Copy out each line of the material that includes the word "SREDA".

▶ _Data to examine_:
+-------+

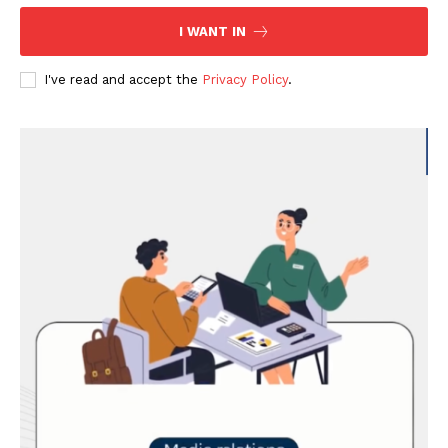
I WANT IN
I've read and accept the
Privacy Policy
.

+-------+

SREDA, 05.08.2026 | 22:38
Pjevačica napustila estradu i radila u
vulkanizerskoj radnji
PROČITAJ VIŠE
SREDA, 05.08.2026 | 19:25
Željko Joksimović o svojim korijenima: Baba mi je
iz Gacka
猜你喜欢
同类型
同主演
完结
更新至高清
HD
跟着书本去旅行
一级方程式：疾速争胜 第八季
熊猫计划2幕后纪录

+-------+

▶ _Result of this task_:
SREDA, 05.08.2026 | 22:38
SREDA, 05.08.2026 | 19:25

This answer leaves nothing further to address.